Document excerpt:

..............................

It was the beginning of the winter; and, as the Persians did not possess the means for assaulting the cities from the side of the sea, the latter had a few months’ respite wherein to make preparations. They appealed to Sparta for help. That cautious government, which was probably congratulating itself on having escaped from involving its citizens in the Lydian débâcle, refused active assistance, but sent an embassy to Cyrus to warn him against interference. Cyrus, whose notions as to the geography of this part of the world may well have been vague, asked who the ambassadors were, and whence they came. H. i. 153. On being told, he warned them that, all well, he would give them cause to talk about their own woes and not those of the Ionians. This rough humour must have seemed in great contrast to the politeness with which Crœsus had addressed the foremost race in Greece.

Cyrus was obliged to entrust the completion of the conquest of the Lydian kingdom to one of his lieutenants. The news of the fall of Sardes had scared Babylon into inactivity; but the Baktrians and Sakæ on the extreme eastern borders of his dominion had seized the opportunity afforded by the western campaign to rise in revolt.

He had not proceeded far on his homeward march before news reached him of a rising in Lydia. Paktyas, a renegade Lydian who had embraced his cause, and to whom the conqueror had entrusted the care of the transport of the spoils, had intrigued with the Ionian Greeks; and, having ample funds at his disposal, had hired mercenaries from them. Tabalos, the Persian lieutenant whom Cyrus had left behind him, was besieged in the citadel of Sardes; and there was every prospect that, if the place fell, all the work of the late campaign would have to be done again. There was no time to be lost: nor was Cyrus the man to lose time. He despatched an army under Mazares the Mede to rescue the besieged, and Sardes was saved. Paktyas fled to Kyme, and thence to the islands. He neither deserved nor received sympathy, and, after various adventures, was handed over by the Chians to the Median commander.

With the flight of Paktyas the insurrection in Lydia came to an end; in fact, in so far as extant records go, the Lydians themselves played but little part in it. The passive and entire submission of this people, their acceptance, once and for all, of the yoke laid upon them, is one of the most extraordinary features of this extraordinary time. CONQUEST OF IONIA BY PERSIA. It might well have been expected that a nation with a past so recent and so glorious would have seized the first and every opportunity of attempting to regain the freedom, if not the dominion they had lost. But nothing of the kind took place; and even the great effort of the Ionian revolt failed to rouse them from the apathy of defeat.

..............................

Input data:
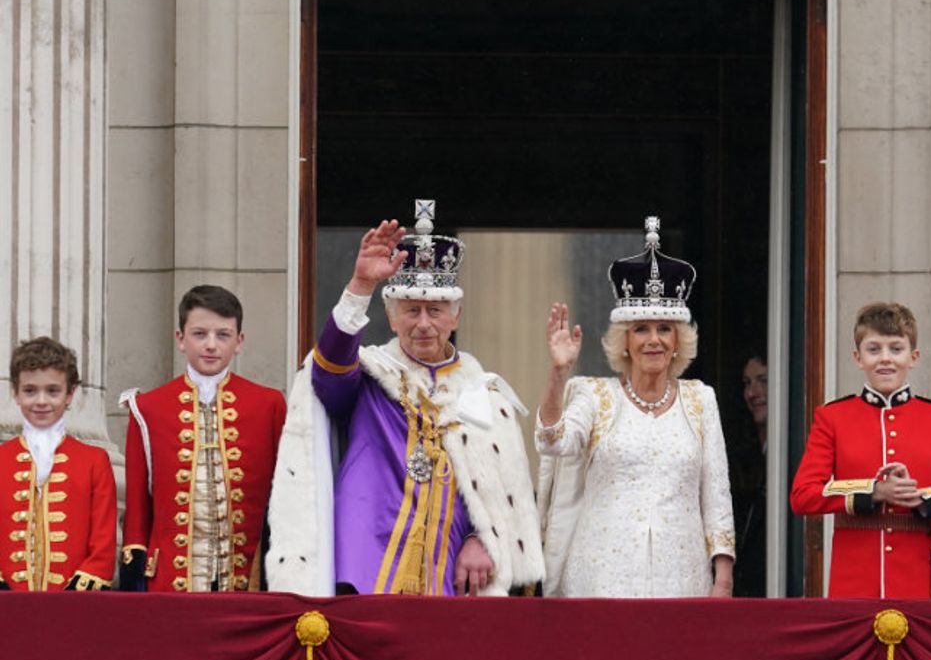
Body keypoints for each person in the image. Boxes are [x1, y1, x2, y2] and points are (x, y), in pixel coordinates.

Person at [266, 200, 544, 596]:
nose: (424, 324)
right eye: (411, 310)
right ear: (392, 317)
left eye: (435, 310)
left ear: (456, 316)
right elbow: (327, 372)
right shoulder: (369, 377)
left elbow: (497, 489)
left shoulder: (486, 395)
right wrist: (360, 286)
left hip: (449, 572)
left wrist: (483, 538)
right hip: (365, 563)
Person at [536, 216, 735, 598]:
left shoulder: (700, 399)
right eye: (641, 329)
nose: (653, 340)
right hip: (601, 576)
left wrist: (722, 578)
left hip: (683, 577)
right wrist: (558, 373)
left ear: (678, 339)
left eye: (664, 329)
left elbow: (716, 494)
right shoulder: (594, 395)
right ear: (624, 341)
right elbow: (551, 441)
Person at [790, 301, 931, 599]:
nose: (885, 359)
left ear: (913, 357)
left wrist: (924, 499)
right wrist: (873, 493)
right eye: (874, 349)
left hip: (918, 580)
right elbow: (802, 495)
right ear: (858, 358)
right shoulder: (832, 417)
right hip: (854, 583)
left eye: (895, 349)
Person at [119, 285, 286, 592]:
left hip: (247, 578)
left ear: (239, 341)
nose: (211, 345)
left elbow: (283, 495)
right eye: (199, 334)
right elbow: (138, 504)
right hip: (170, 579)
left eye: (223, 335)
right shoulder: (147, 408)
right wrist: (134, 571)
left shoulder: (269, 404)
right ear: (180, 339)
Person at [0, 337, 116, 590]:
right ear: (15, 393)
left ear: (70, 394)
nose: (41, 401)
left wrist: (75, 594)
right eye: (30, 391)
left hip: (74, 605)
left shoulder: (94, 460)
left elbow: (103, 543)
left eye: (53, 391)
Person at [729, 351, 767, 597]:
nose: (752, 393)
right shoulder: (744, 455)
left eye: (763, 381)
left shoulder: (793, 452)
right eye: (747, 383)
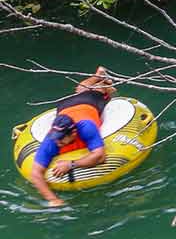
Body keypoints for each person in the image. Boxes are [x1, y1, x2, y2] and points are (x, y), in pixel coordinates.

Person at [28, 68, 116, 207]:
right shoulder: (52, 138)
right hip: (64, 106)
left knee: (104, 90)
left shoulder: (86, 127)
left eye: (61, 138)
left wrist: (71, 164)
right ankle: (97, 76)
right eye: (56, 137)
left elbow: (100, 156)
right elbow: (35, 174)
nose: (58, 141)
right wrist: (53, 199)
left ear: (74, 133)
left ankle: (100, 78)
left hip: (89, 102)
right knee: (80, 91)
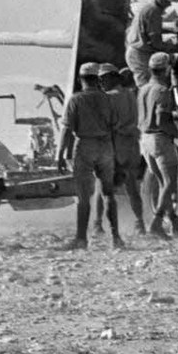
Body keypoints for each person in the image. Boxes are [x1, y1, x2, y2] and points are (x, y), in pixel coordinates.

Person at [55, 62, 121, 250]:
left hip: (85, 146)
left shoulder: (76, 100)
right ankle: (116, 237)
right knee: (108, 193)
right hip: (106, 146)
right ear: (97, 79)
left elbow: (67, 129)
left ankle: (81, 239)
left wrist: (61, 154)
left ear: (80, 79)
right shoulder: (108, 99)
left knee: (84, 197)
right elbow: (115, 123)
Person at [95, 64, 145, 236]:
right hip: (131, 147)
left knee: (103, 188)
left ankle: (98, 224)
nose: (101, 82)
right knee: (132, 188)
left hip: (114, 147)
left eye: (104, 78)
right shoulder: (130, 95)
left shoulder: (107, 98)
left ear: (114, 77)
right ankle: (140, 223)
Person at [138, 52, 178, 239]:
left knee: (162, 183)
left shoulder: (144, 88)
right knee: (170, 182)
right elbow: (162, 120)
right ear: (166, 69)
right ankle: (156, 223)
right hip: (159, 139)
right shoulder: (162, 91)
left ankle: (174, 222)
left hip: (145, 140)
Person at [125, 0, 178, 86]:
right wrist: (174, 47)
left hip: (138, 52)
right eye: (168, 1)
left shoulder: (149, 8)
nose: (169, 5)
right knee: (148, 88)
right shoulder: (154, 12)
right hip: (140, 55)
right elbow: (156, 43)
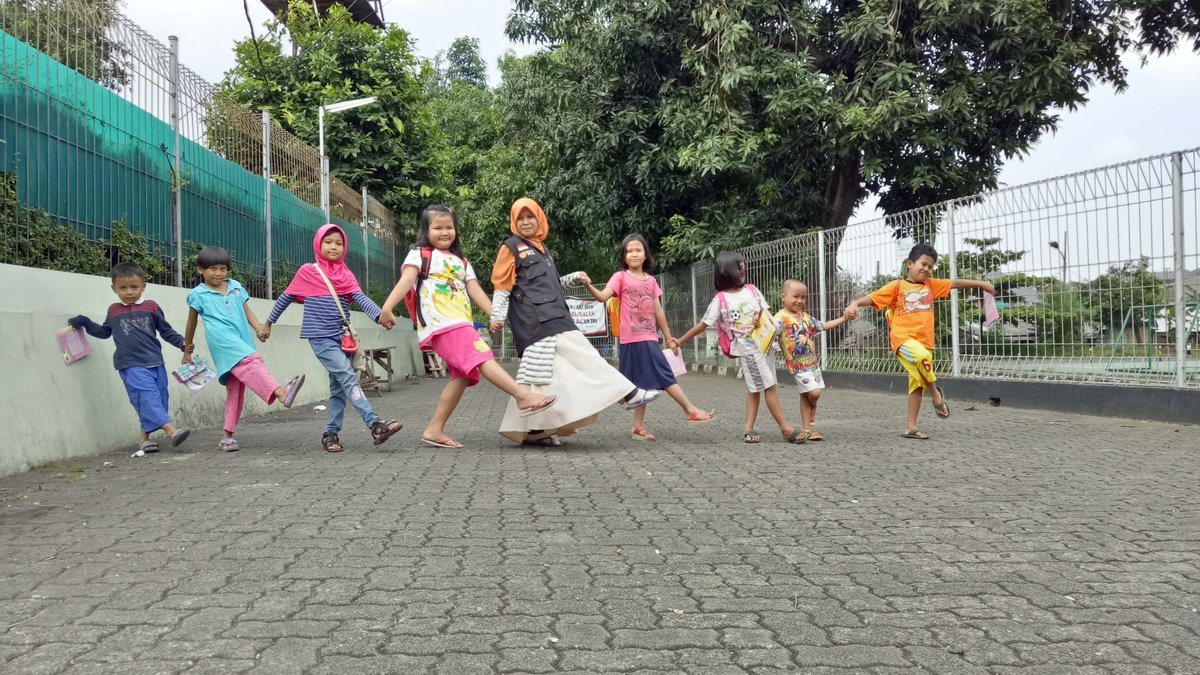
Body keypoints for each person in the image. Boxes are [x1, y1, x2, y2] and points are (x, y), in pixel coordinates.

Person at [378, 205, 556, 449]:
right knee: (481, 355)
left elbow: (474, 290)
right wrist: (387, 308)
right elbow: (406, 280)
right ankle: (522, 396)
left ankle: (434, 429)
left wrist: (496, 314)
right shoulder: (419, 254)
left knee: (462, 376)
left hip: (461, 322)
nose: (444, 232)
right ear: (426, 230)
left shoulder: (461, 261)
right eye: (437, 227)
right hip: (441, 323)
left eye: (449, 227)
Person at [489, 198, 662, 446]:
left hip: (553, 314)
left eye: (531, 217)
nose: (526, 222)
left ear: (540, 218)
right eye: (520, 218)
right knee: (584, 353)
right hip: (537, 320)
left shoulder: (542, 249)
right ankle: (629, 394)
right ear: (514, 222)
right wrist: (497, 316)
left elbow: (552, 284)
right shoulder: (512, 247)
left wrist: (573, 277)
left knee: (541, 374)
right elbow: (502, 286)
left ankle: (535, 430)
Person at [260, 224, 403, 453]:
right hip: (320, 337)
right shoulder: (308, 272)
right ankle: (374, 423)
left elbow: (360, 298)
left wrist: (379, 315)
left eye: (339, 243)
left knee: (339, 388)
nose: (334, 247)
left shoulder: (346, 274)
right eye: (328, 242)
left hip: (342, 338)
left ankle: (331, 433)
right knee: (347, 376)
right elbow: (285, 298)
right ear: (318, 244)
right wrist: (268, 323)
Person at [843, 243, 996, 440]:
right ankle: (937, 396)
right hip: (903, 340)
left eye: (930, 267)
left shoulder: (931, 286)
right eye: (923, 264)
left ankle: (910, 427)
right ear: (910, 264)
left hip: (925, 342)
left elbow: (954, 283)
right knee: (922, 358)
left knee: (916, 384)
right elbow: (873, 298)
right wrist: (855, 303)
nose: (926, 269)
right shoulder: (897, 286)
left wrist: (981, 284)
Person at [580, 233, 715, 441]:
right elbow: (601, 297)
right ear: (624, 256)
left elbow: (658, 311)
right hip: (631, 340)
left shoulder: (651, 281)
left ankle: (637, 426)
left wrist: (669, 339)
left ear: (645, 255)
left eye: (638, 250)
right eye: (629, 251)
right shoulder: (620, 277)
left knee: (642, 385)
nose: (634, 254)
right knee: (661, 374)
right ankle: (689, 409)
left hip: (650, 337)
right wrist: (588, 284)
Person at [671, 252, 807, 444]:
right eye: (739, 268)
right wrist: (680, 341)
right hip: (749, 351)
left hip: (765, 346)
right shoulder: (720, 300)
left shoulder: (752, 290)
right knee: (769, 387)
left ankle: (748, 429)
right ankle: (785, 428)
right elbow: (702, 324)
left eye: (743, 268)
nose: (743, 271)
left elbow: (766, 314)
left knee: (755, 389)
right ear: (727, 271)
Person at [182, 246, 305, 452]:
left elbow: (246, 311)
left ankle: (227, 437)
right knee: (252, 360)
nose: (218, 273)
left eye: (222, 269)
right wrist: (187, 350)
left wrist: (258, 329)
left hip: (242, 338)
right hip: (222, 341)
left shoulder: (236, 287)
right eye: (213, 269)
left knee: (236, 389)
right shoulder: (198, 294)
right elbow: (191, 322)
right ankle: (281, 393)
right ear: (200, 270)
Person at [68, 262, 190, 453]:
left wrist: (183, 343)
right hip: (130, 364)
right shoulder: (114, 310)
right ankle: (172, 431)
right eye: (123, 288)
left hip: (156, 362)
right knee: (147, 397)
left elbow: (166, 332)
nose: (129, 292)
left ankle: (143, 440)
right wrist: (84, 322)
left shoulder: (151, 307)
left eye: (134, 287)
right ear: (114, 288)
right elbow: (103, 332)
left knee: (157, 400)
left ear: (143, 286)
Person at [775, 280, 852, 441]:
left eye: (803, 297)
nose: (800, 301)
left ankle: (807, 429)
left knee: (806, 395)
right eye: (795, 296)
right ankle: (813, 408)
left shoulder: (806, 317)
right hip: (797, 366)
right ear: (783, 297)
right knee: (814, 393)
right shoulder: (779, 318)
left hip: (812, 364)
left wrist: (843, 319)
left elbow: (823, 326)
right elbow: (768, 333)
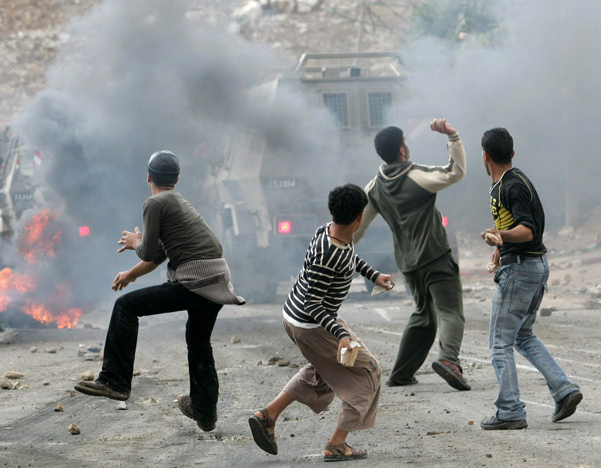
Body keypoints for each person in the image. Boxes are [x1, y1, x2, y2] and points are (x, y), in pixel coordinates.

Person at [75, 150, 245, 432]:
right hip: (216, 277)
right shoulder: (177, 201)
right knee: (199, 342)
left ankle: (114, 381)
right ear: (176, 178)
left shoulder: (155, 202)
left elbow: (149, 250)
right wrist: (130, 274)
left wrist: (135, 241)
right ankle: (204, 412)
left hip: (196, 280)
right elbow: (160, 256)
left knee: (126, 307)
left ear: (148, 177)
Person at [248, 184, 394, 462]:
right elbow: (313, 303)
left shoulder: (329, 230)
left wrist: (373, 274)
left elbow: (349, 257)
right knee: (368, 371)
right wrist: (341, 334)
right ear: (360, 217)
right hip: (311, 325)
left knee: (324, 370)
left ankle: (268, 415)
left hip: (297, 317)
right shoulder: (330, 254)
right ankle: (337, 444)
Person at [353, 118, 470, 391]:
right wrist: (453, 138)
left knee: (424, 314)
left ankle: (402, 374)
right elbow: (455, 172)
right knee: (450, 311)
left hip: (408, 263)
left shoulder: (374, 188)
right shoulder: (415, 175)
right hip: (435, 255)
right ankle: (450, 361)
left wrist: (337, 245)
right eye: (406, 141)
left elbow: (358, 226)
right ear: (402, 151)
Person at [478, 127, 582, 430]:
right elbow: (515, 232)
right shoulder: (500, 185)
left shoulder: (513, 186)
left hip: (523, 270)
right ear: (511, 152)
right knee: (522, 335)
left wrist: (500, 235)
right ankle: (564, 391)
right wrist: (500, 249)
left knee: (499, 343)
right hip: (529, 266)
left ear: (484, 155)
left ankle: (509, 410)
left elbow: (528, 230)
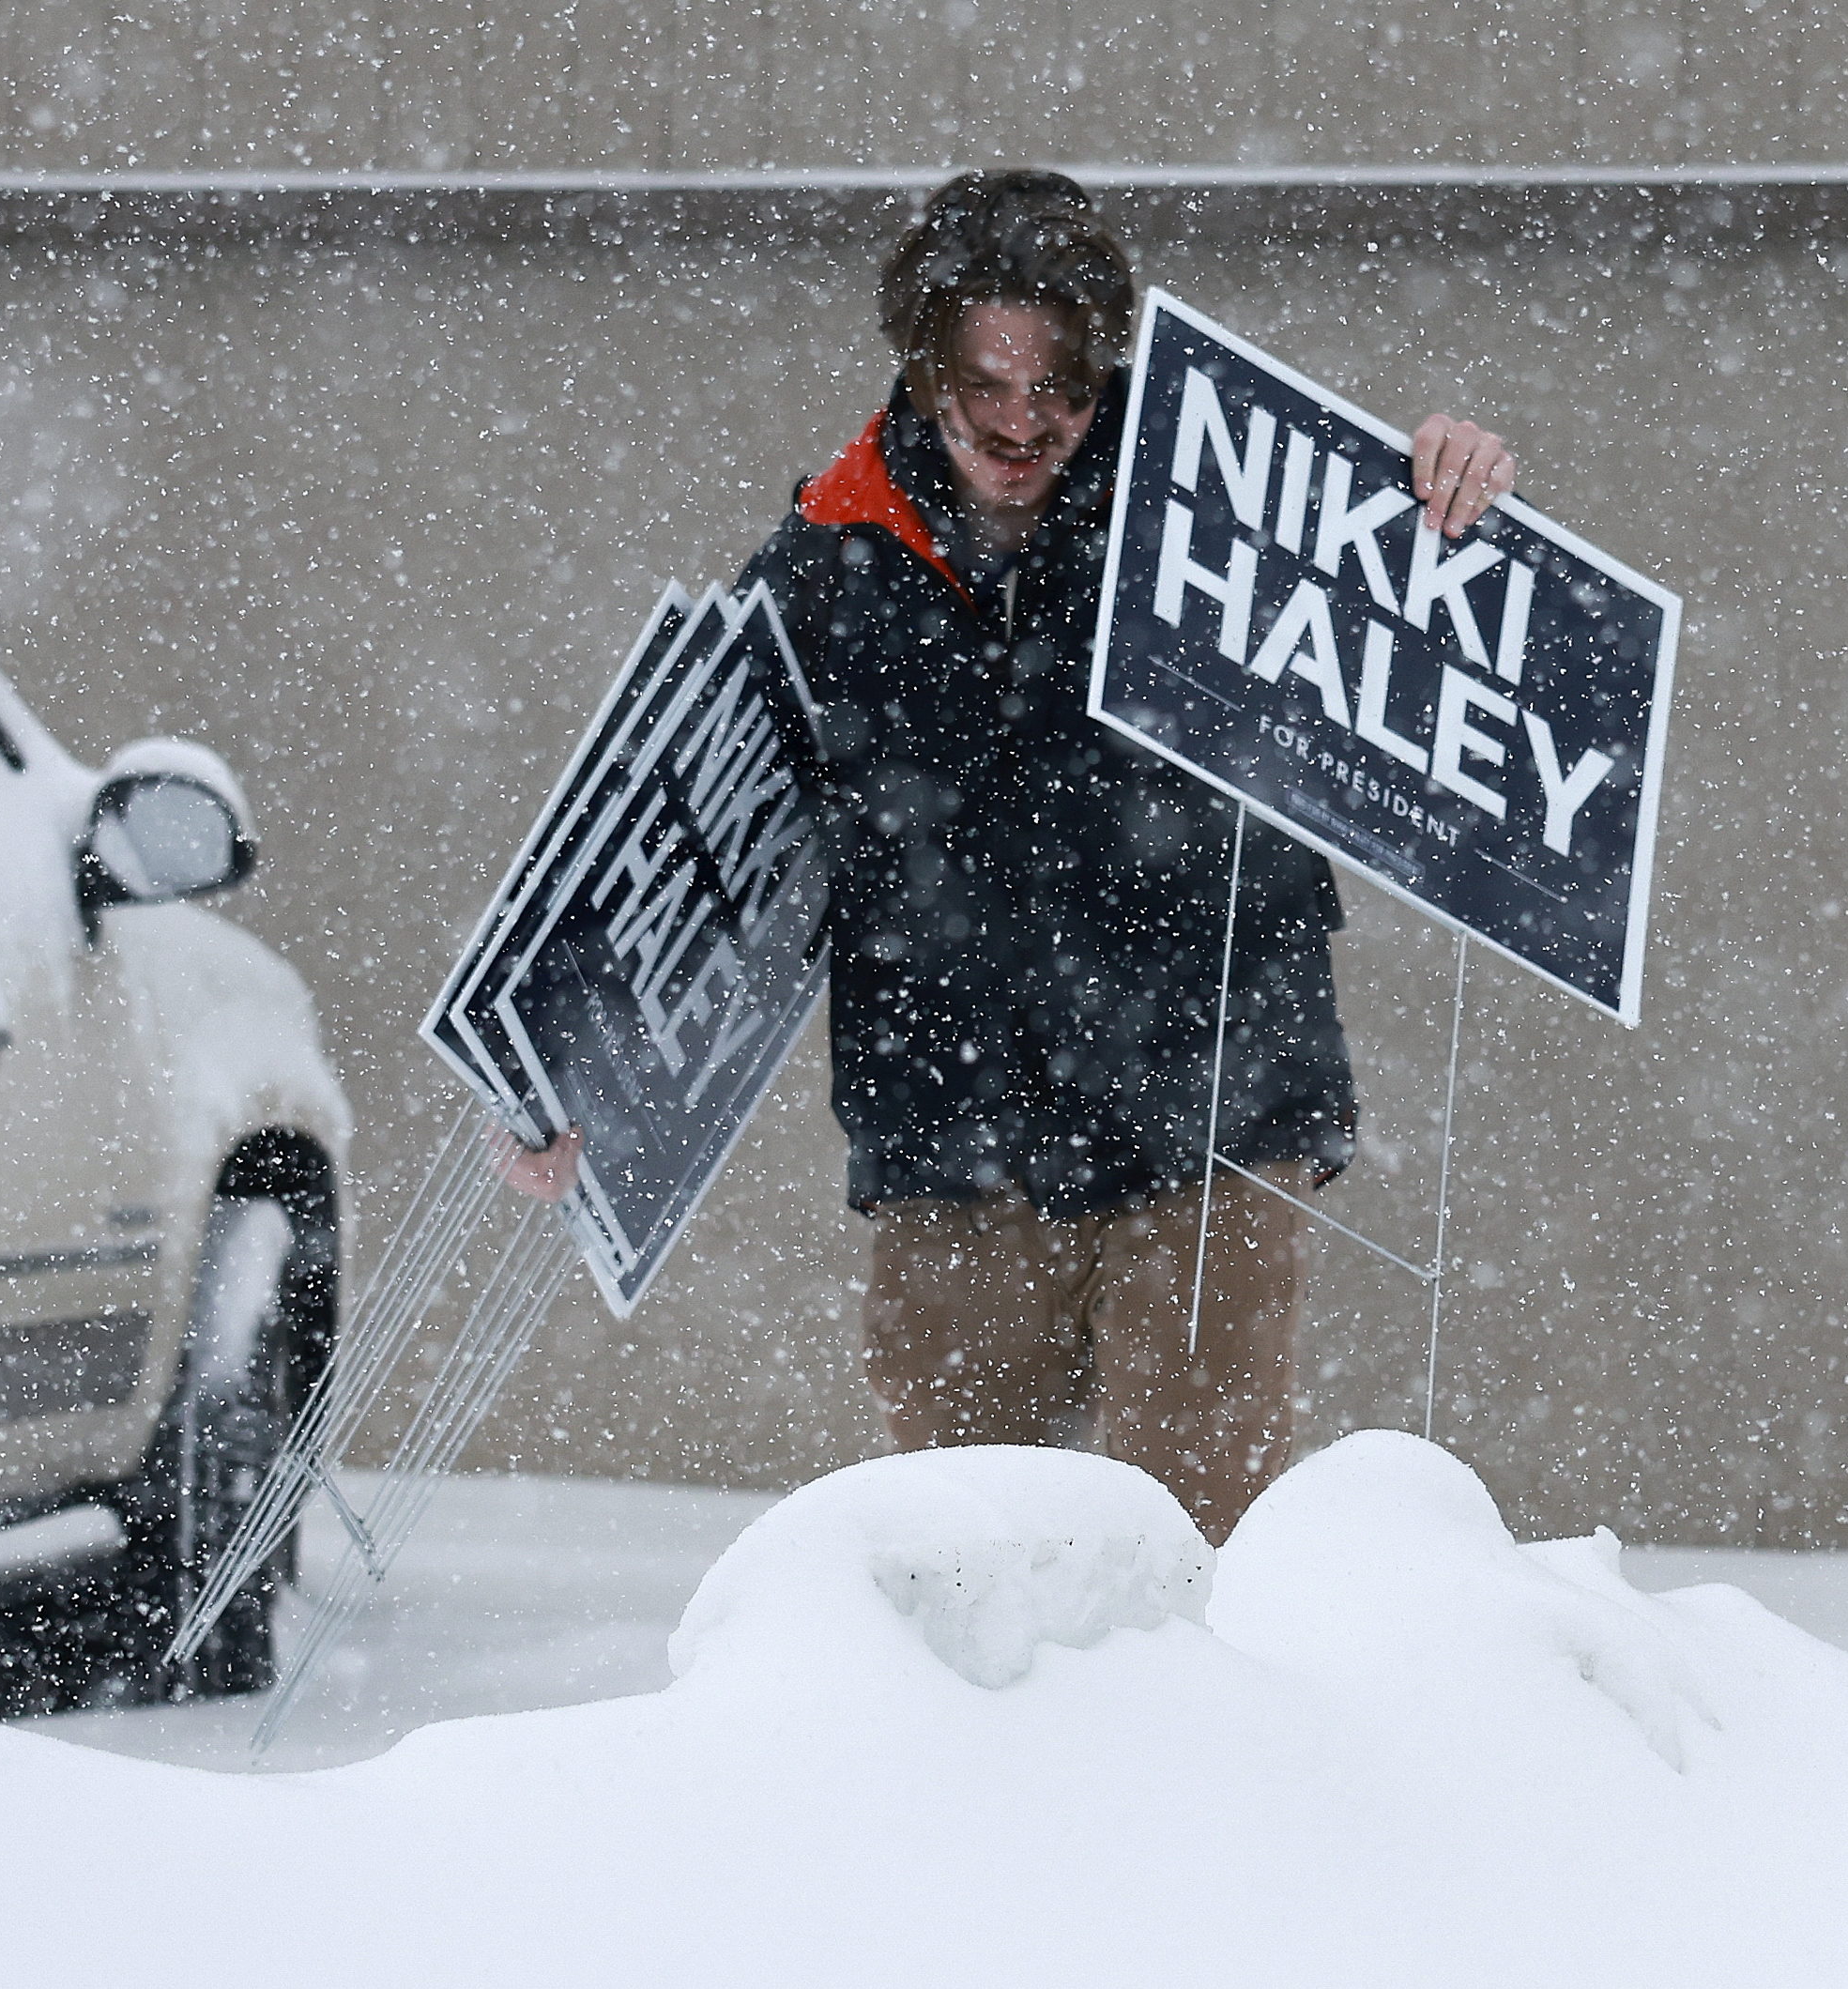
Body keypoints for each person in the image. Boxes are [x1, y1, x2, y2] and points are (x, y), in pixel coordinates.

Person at [504, 170, 1517, 1544]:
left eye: (1065, 386)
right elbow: (691, 824)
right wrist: (573, 1072)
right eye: (987, 378)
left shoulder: (1225, 508)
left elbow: (1428, 599)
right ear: (923, 369)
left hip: (1213, 1114)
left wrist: (1443, 485)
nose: (1025, 420)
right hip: (950, 1136)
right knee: (966, 1587)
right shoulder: (833, 556)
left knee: (1193, 1561)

..............................

Problem statement: According to the passage on the Persian conquest of Lydia and Ionia, why did Cyrus leave the rest of the Lydian conquest to one of his lieutenants?

The answer: The Baktrians and Sakæ on the far eastern borders of his realm had used his western campaign as an opportunity to revolt.